Using the defect dataset as a basis, a defect association analysis is conducted using the Apriori algorithm. This analysis aims to uncover the underlying causes of surface defects. A total of nine sets of association rules are set up, and their respective confidence levels are calculated. Subsequently, the interrelationship among different defects is examined. The findings indicate that the two types of defects with the highest correlation degree are “dislocation → water leakage” followed by “spalling → water leakage”, and the lowest correlation degree (i.e., “water leakage → spalling”) has a confidence of 13.00%. Significantly, some correlations between various defects in the tunnel are quite strong. Among them, the confidence of the association rule “dislocation, spalling → water leakage” is as high as 57.78%. Thus, when detecting dislocation and spalling defects, it becomes crucial to prioritize the identification of potential water leakage issues in the vicinity.

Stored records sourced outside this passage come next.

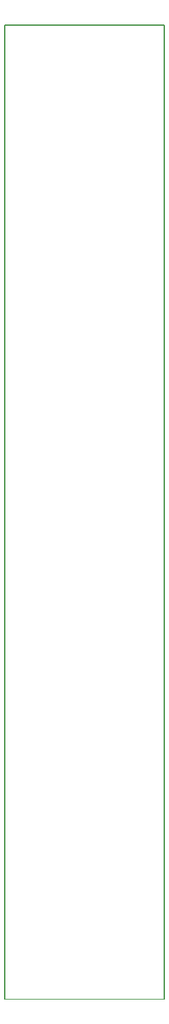
<source format=gbo>
G04 #@! TF.GenerationSoftware,KiCad,Pcbnew,(6.0.6)*
G04 #@! TF.CreationDate,2022-09-02T14:12:24+02:00*
G04 #@! TF.ProjectId,PAINTREv4,5041494e-5452-4457-9634-2e6b69636164,rev?*
G04 #@! TF.SameCoordinates,Original*
G04 #@! TF.FileFunction,Legend,Bot*
G04 #@! TF.FilePolarity,Positive*
%FSLAX46Y46*%
G04 Gerber Fmt 4.6, Leading zero omitted, Abs format (unit mm)*
G04 Created by KiCad (PCBNEW (6.0.6)) date 2022-09-02 14:12:24*
%MOMM*%
%LPD*%
G01*
G04 APERTURE LIST*
G04 #@! TA.AperFunction,Profile*
%ADD10C,0.150000*%
G04 #@! TD*
G04 #@! TA.AperFunction,Profile*
%ADD11C,0.100000*%
G04 #@! TD*
G04 APERTURE END LIST*
D10*
X144200000Y-32450000D02*
X144200000Y-154000000D01*
X124200000Y-154000000D02*
X124200000Y-32450000D01*
D11*
X124200000Y-154000000D02*
X144200000Y-154000000D01*
D10*
X124200000Y-32450000D02*
X144200000Y-32450000D01*
M02*

</source>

The results of the association analysis have practical implications for preventing subway tunnel defects by enabling the prediction of additional types of defects once one is detected. Taking the association rule “dislocation → water leakage” as an example, when segment dislocation is detected in the tunnel, there is a 53.61% probability that there will be water leakage in the surrounding areas. Consequently, it is essential to promptly develop and implement water leakage treatment measures to prevent or address potential leaks. Throughout the operation of subway tunnels, heightened attention should be given to the interconnectedness among different structural defects, as this can significantly enhance both subway operation safety and infrastructure reliability.